Metabase was used to confirm the data by visualization with some aggregations against customerid:

![Metabase Viz 1](attachment:Screen%20Shot%202022-08-03%20at%2012.47.45%20PM.png)

![Metabase Viz 2](attachment:Screen%20Shot%202022-08-03%20at%2012.48.19%20PM.png)

## Costs

This project used:
* 3 m4.xlarge type nodes for our AWS EMR cluster.
* 1 dc2.large for our AWS Redshift cluster.
* 1 iam role to allow Redshift access to S3.
* 1 S3 bucket with about 150MB in size.
* 1 t2.large AWS EC2 instance.

By AWS estimates, the cost would be $313.91 per month, which is approximately 44 cents per hour:
![AWS Costs](attachment:Screen%20Shot%202022-08-03%20at%2011.58.11%20AM.png)

## Conclusions

This project was a good introduction to all the components used in a data pipeline in order to load and aggregate data from different sources into one data warehouse for analysis.  It used a lot of AWS services that are common in data engineering and these tools could become very useful in many applications.

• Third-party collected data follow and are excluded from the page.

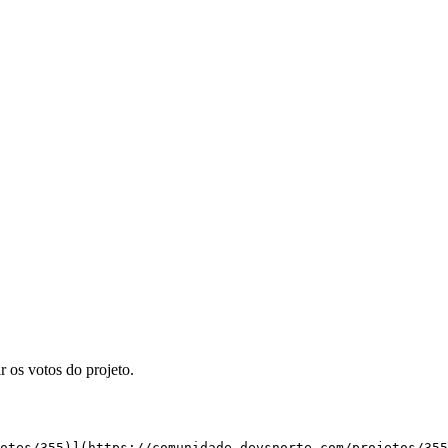
os votos do projeto.
votes/355)](https://comunidade.devsnorte.com/projetos/35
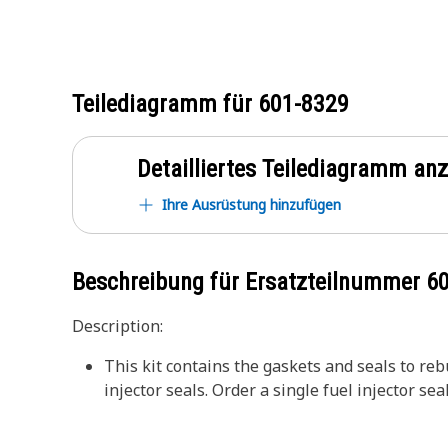
Teilediagramm für
601-8329
Detailliertes Teilediagramm an
Ihre Ausrüstung hinzufügen
Beschreibung für Ersatzteilnummer
6
Description:
This kit contains the gaskets and seals to rebu
injector seals. Order a single fuel injector sea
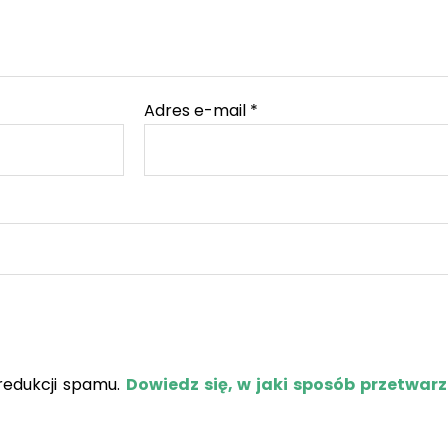
Adres e-mail
*
redukcji spamu.
Dowiedz się, w jaki sposób przetwar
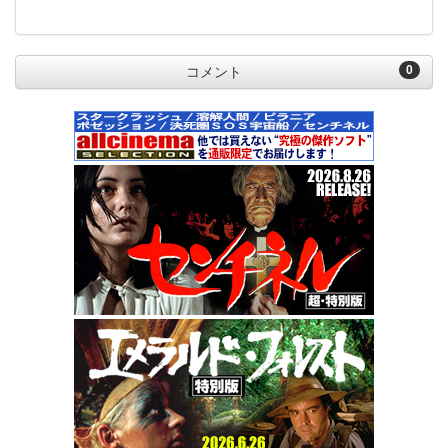
0
コメント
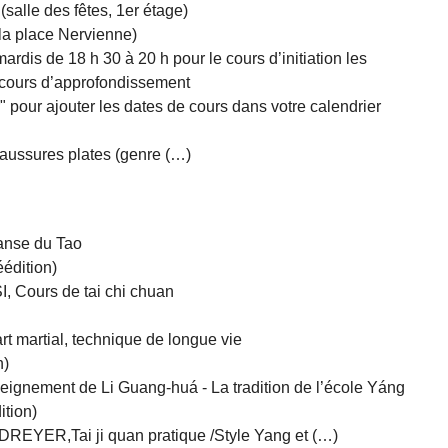
alle des fêtes, 1er étage)
la place Nervienne)
dis de 18 h 30 à 20 h pour le cours d’initiation les
 cours d’approfondissement
" pour ajouter les dates de cours dans votre calendrier
aussures plates (genre (…)
anse du Tao
éédition)
Cours de tai chi chuan
t martial, technique de longue vie
n)
eignement de Li Guang-huá - La tradition de l’école Yáng
ition)
EYER,Tai ji quan pratique /Style Yang et (…)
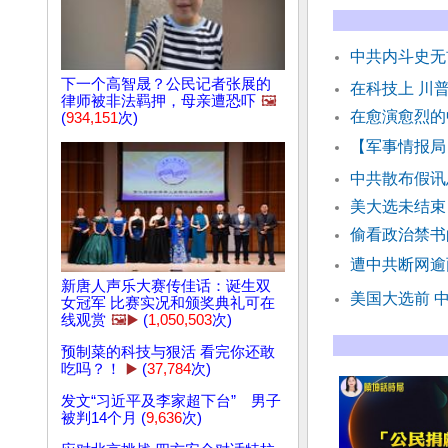
中共内斗史无
下一个高智晟？公民记者张展的
在科技上 川
律师被非法羁押，母亲遭恐​​吓
🖼️
在愈演愈烈的
(
934,151
次)
【军事情报局
中共散布假讯
美大选未结束
偷看政治禁书
遭中共断网逾
新唐人声乐大赛传佳话：诞生双
美国大选前 
女冠军 比赛实况和颁奖典礼可在
线观赏
🖼️▶️
(
1,050,503
次)
预制菜的科技与狠活 看完你还敢
吃吗？！
▶️
(
37,784
次)
发文“习近平及李家超下台” 男子
被判14个月 (
9,636
次)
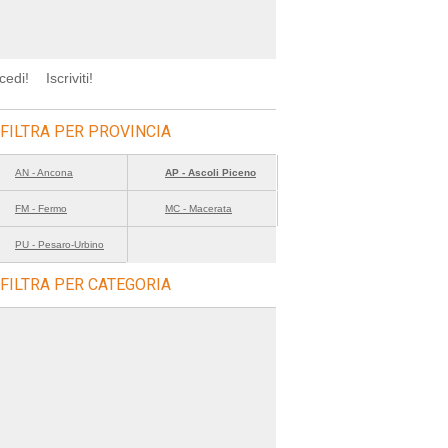
cedi!
Iscriviti!
FILTRA PER PROVINCIA
AN - Ancona
AP - Ascoli Piceno
FM - Fermo
MC - Macerata
PU - Pesaro-Urbino
FILTRA PER CATEGORIA
agre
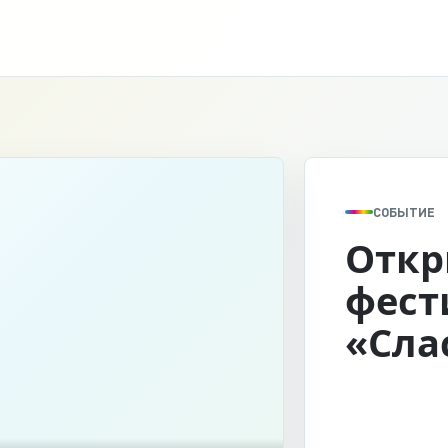
СОБЫТИЕ
Откр
фест
«Сла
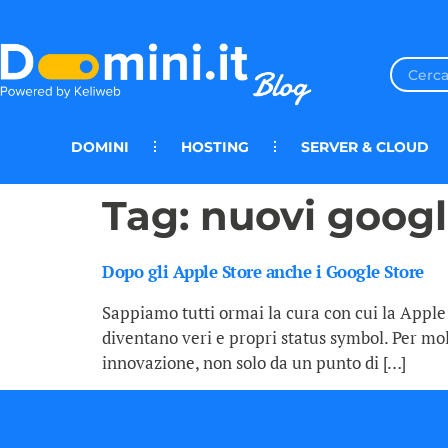
DOMINI
HOSTING
SERVER & CLOUD
Tag:
nuovi googl
Dopo gli Apple Store anche i Google Store
Sappiamo tutti ormai la cura con cui la Apple
diventano veri e propri status symbol. Per mo
innovazione, non solo da un punto di […]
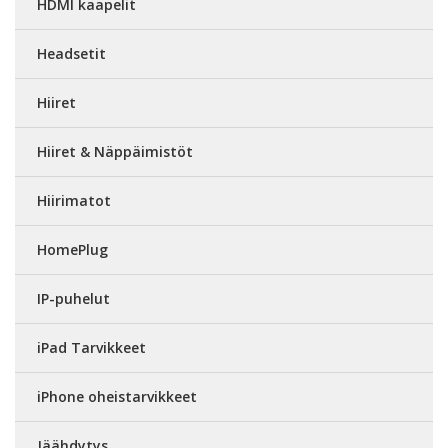
HDMI kaapelit
Headsetit
Hiiret
Hiiret & Näppäimistöt
Hiirimatot
HomePlug
IP-puhelut
iPad Tarvikkeet
iPhone oheistarvikkeet
Jäähdytys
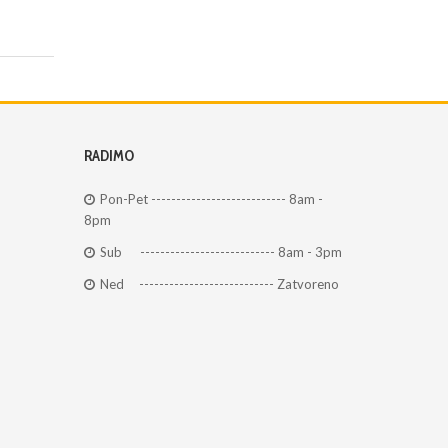
RADIMO
Pon-Pet --------------------------- 8am -
8pm
Sub --------------------------- 8am - 3pm
Ned --------------------------- Zatvoreno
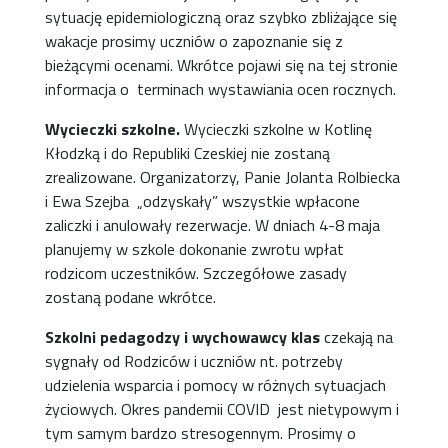
sytuację epidemiologiczną oraz szybko zbliżające się
wakacje prosimy uczniów o zapoznanie się z
bieżącymi ocenami. Wkrótce pojawi się na tej stronie
informacja o terminach wystawiania ocen rocznych.
Wycieczki szkolne.
Wycieczki szkolne w Kotlinę
Kłodzką i do Republiki Czeskiej nie zostaną
zrealizowane. Organizatorzy, Panie Jolanta Rolbiecka
i Ewa Szejba „odzyskały” wszystkie wpłacone
zaliczki i anulowały rezerwacje. W dniach 4-8 maja
planujemy w szkole dokonanie zwrotu wpłat
rodzicom uczestników. Szczegółowe zasady
zostaną podane wkrótce.
Szkolni pedagodzy i wychowawcy klas
czekają na
sygnały od Rodziców i uczniów nt. potrzeby
udzielenia wsparcia i pomocy w różnych sytuacjach
życiowych. Okres pandemii COVID jest nietypowym i
tym samym bardzo stresogennym. Prosimy o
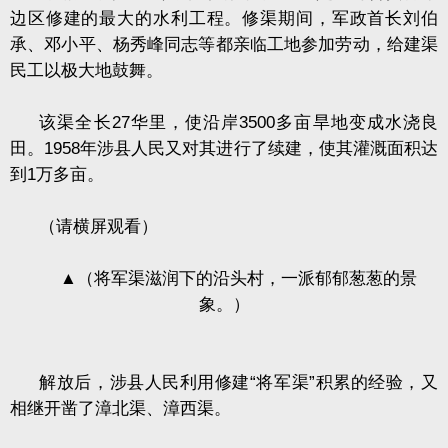
边区修建的最大的水利工程。修渠期间，军政首长刘伯
承、邓小平、杨秀峰同志等都亲临工地参加劳动，给建渠
民工以极大地鼓舞。
该渠全长
27
华里，使沿岸
3500
多亩旱地变成水浇良
田。
1958
年涉县人民又对其进行了续建，使其灌溉面积达
到
1
万多亩。
（请横屏观看）
▲
（将军渠滋润下的沿头村，一派郁郁葱葱的景
象。）
解放后，涉县人民利用修建“将军渠”积累的经验，又
相继开凿了漳北渠、漳西渠。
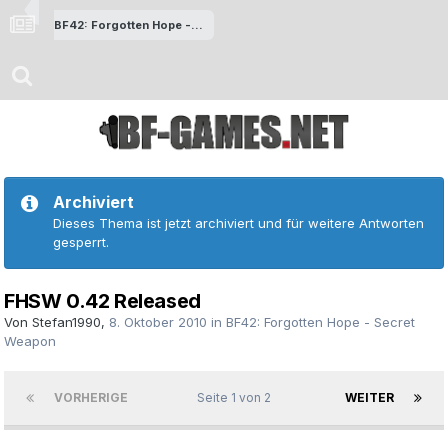
BF42: Forgotten Hope - Secret Weapon
Archiviert
Dieses Thema ist jetzt archiviert und für weitere Antworten
gesperrt.
FHSW 0.42 Released
Von
Stefan1990
,
8. Oktober 2010
in
BF42: Forgotten Hope - Secret
Weapon
VORHERIGE
Seite 1 von 2
WEITER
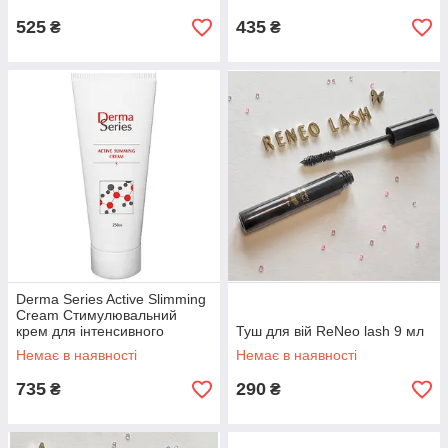
525
435
₴
₴
Derma Series Active Slimming
Cream Стимулювальний
крем для інтенсивного
Туш для вій ReNeo lash 9 мл
схуднення, 250 мл
Немає в наявності
Немає в наявності
735
290
₴
₴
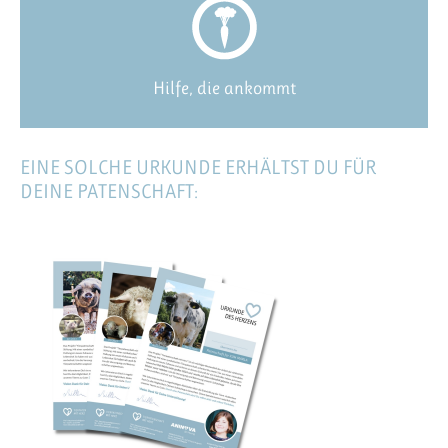
Hilfe, die ankommt
EINE SOLCHE URKUNDE ERHÄLTST DU FÜR
DEINE PATENSCHAFT:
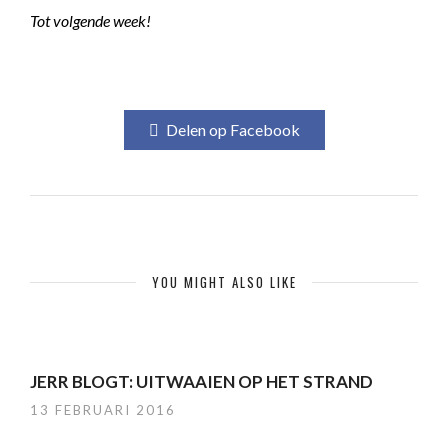
Tot volgende week!
Delen op Facebook
YOU MIGHT ALSO LIKE
JERR BLOGT: UITWAAIEN OP HET STRAND
13 FEBRUARI 2016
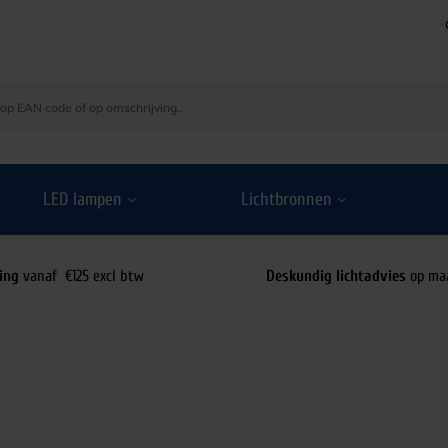
LED lampen
Lichtbronnen
ing
vanaf €125 excl btw
Deskundig lichtadvies
op ma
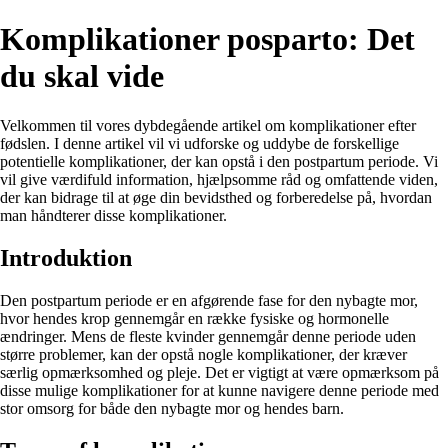
Komplikationer posparto: Det
du skal vide
Velkommen til vores dybdegående artikel om komplikationer efter
fødslen. I denne artikel vil vi udforske og uddybe de forskellige
potentielle komplikationer, der kan opstå i den postpartum periode. Vi
vil give værdifuld information, hjælpsomme råd og omfattende viden,
der kan bidrage til at øge din bevidsthed og forberedelse på, hvordan
man håndterer disse komplikationer.
Introduktion
Den postpartum periode er en afgørende fase for den nybagte mor,
hvor hendes krop gennemgår en række fysiske og hormonelle
ændringer. Mens de fleste kvinder gennemgår denne periode uden
større problemer, kan der opstå nogle komplikationer, der kræver
særlig opmærksomhed og pleje. Det er vigtigt at være opmærksom på
disse mulige komplikationer for at kunne navigere denne periode med
stor omsorg for både den nybagte mor og hendes barn.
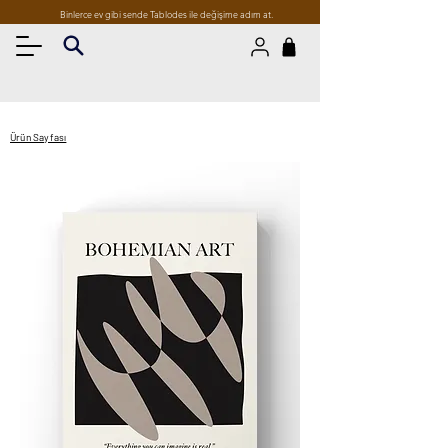
Binlerce ev gibi sende Tablodes ile değişime adım at.
Ürün Sayfası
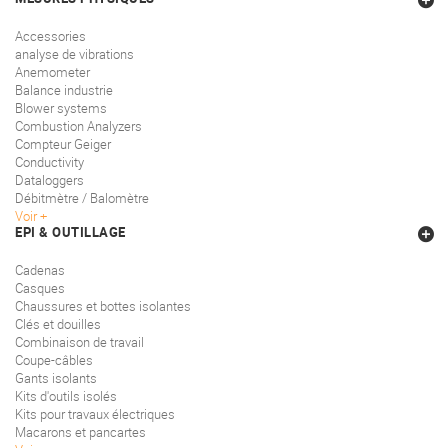
Accessories
analyse de vibrations
Anemometer
Balance industrie
Blower systems
Combustion Analyzers
Compteur Geiger
Conductivity
Dataloggers
Débitmètre / Balomètre
Voir
EPI & OUTILLAGE
Cadenas
Casques
Chaussures et bottes isolantes
Clés et douilles
Combinaison de travail
Coupe-câbles
Gants isolants
Kits d'outils isolés
Kits pour travaux électriques
Macarons et pancartes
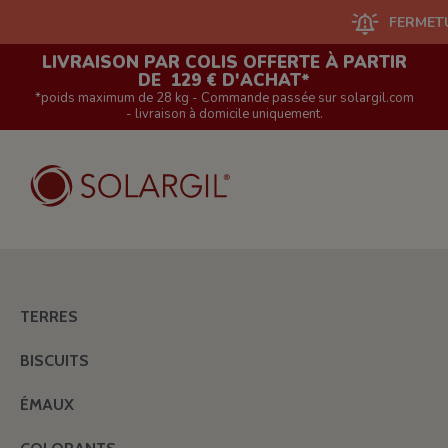
FERMETURE DU S
LIVRAISON PAR COLIS OFFERTE À PARTIR
DE 129 € D'ACHAT*
*poids maximum de 28 kg - Commande passée sur solargil.com
- livraison à domicile uniquement.
TERRES
BISCUITS
ÉMAUX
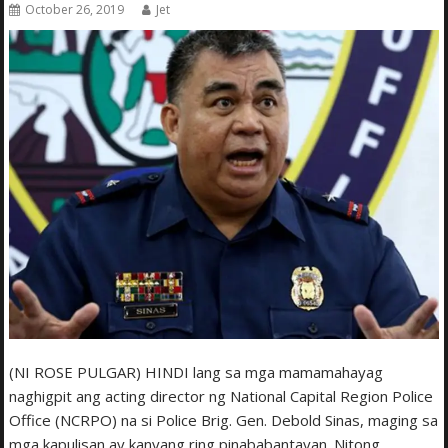
October 26, 2019
Jet
(NI ROSE PULGAR) HINDI lang sa mga mamamahayag
naghigpit ang acting director ng National Capital Region Police
Office (NCRPO) na si Police Brig. Gen. Debold Sinas, maging sa
mga kapulisan ay kanyang ring pinababantayan. Nitong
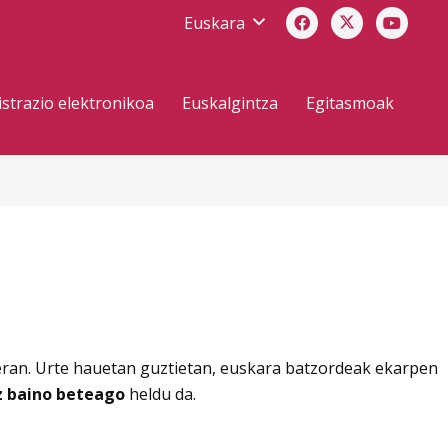
Euskara
strazio elektronikoa
Euskalgintza
Egitasmoak
ieran. Urte hauetan guztietan, euskara batzordeak ekarpen
z baino beteago
heldu da.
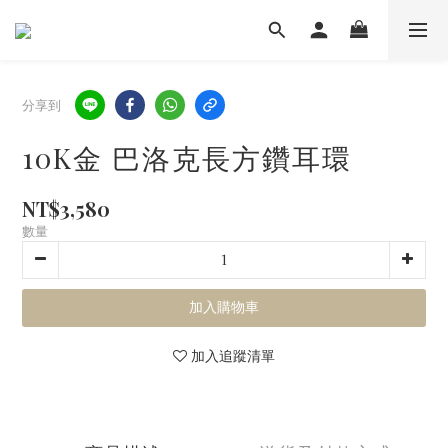
分享到
10K金 巴洛克長方鑽耳環
NT$3,580
數量
加入購物車
加入追蹤清單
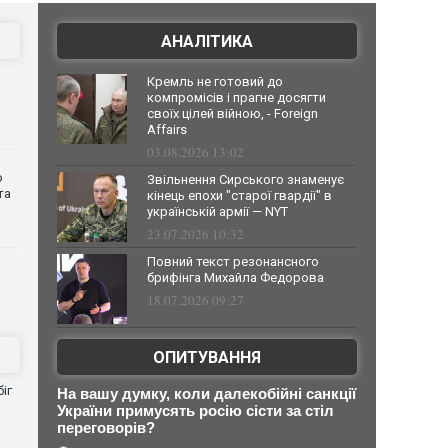
АНАЛІТИКА
Кремль не готовий до
компромісів і прагне досягти
своїх цілей війною, - Foreign
Affairs
03.08.2026 13:02
о
Звільнення Сирського знаменує
та
кінець епохи "старої гвардії" в
українській армії — NYT
23.07.2026 10:32
Повний текст резонансного
брифінга Михайла Федорова
18.07.2026 09:27
ОПИТУВАННЯ
іг
На вашу думку, коли далекобійні санкції
України примусять росію сісти за стіл
переговорів?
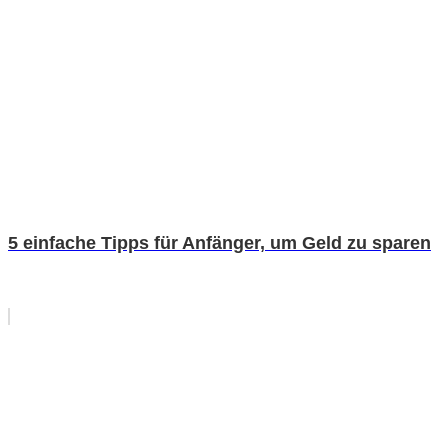
5 einfache Tipps für Anfänger, um Geld zu sparen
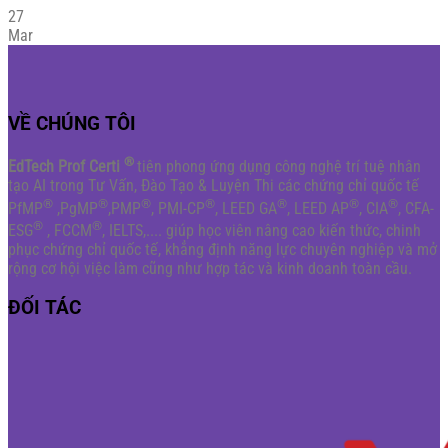
27
Mar
VỀ CHÚNG TÔI
®
EdTech Prof Certi
tiên phong ứng dụng công nghệ trí tuệ nhân
tạo AI trong Tư Vấn, Đào Tạo & Luyện Thi các chứng chỉ quốc tế
®
®
®
®
®
®
®
PfMP
,PgMP
,PMP
, PMI-CP
, LEED GA
, LEED AP
, CIA
, CFA-
®
®
ESG
, FCCM
, IELTS,.... giúp học viên nâng cao kiến thức, chinh
phục chứng chỉ quốc tế, khẳng định năng lực chuyên nghiệp và mở
rộng cơ hội việc làm cũng như hợp tác và kinh doanh toàn cầu.
ĐỐI TÁC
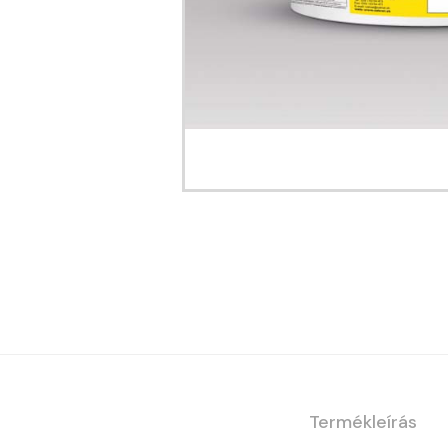
Termékleírás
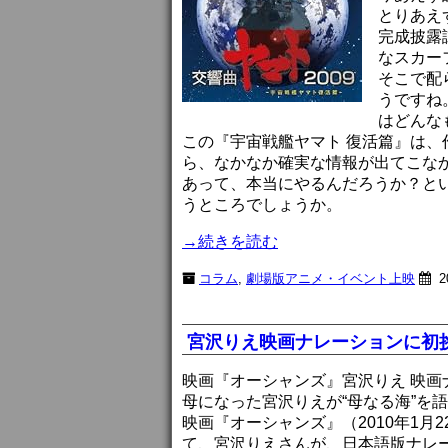
とりあえ
完成披露
なスカー
そこで配
うですね
はどんな
この『宇宙戦艦ヤマト 復活篇』は
ら、なかなか確実な情報が出てこな
あって、本当にやるんだろうか？と
うところでしょうか。
→続きを読む
コラム
,
劇場版アニメ・イベント上映
2
宮沢りえ映画ナレーションに初
映画『オーシャンズ』宮沢りえ 映画
母になった宮沢りえが“母なる海”を
映画『オーシャンズ』（2010年1
て、宮沢りえさんが、日本語版ナレ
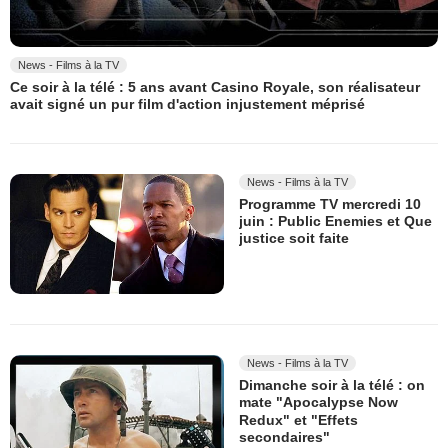
News - Films à la TV
Ce soir à la télé : 5 ans avant Casino Royale, son réalisateur
avait signé un pur film d'action injustement méprisé
News - Films à la TV
Programme TV mercredi 10
juin : Public Enemies et Que
justice soit faite
News - Films à la TV
Dimanche soir à la télé : on
mate "Apocalypse Now
Redux" et "Effets
secondaires"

After the project, we ran tear_down_infra.sh to shut down the AWS services and delete IAM users and security groups created specifically for this project.  There was some troubleshooting and debugging required to set everything up and some further exploration was done with monitoring and scheduling tasks on Airflow.

Overall, it was good practice to get a pipeline up and running and see the results.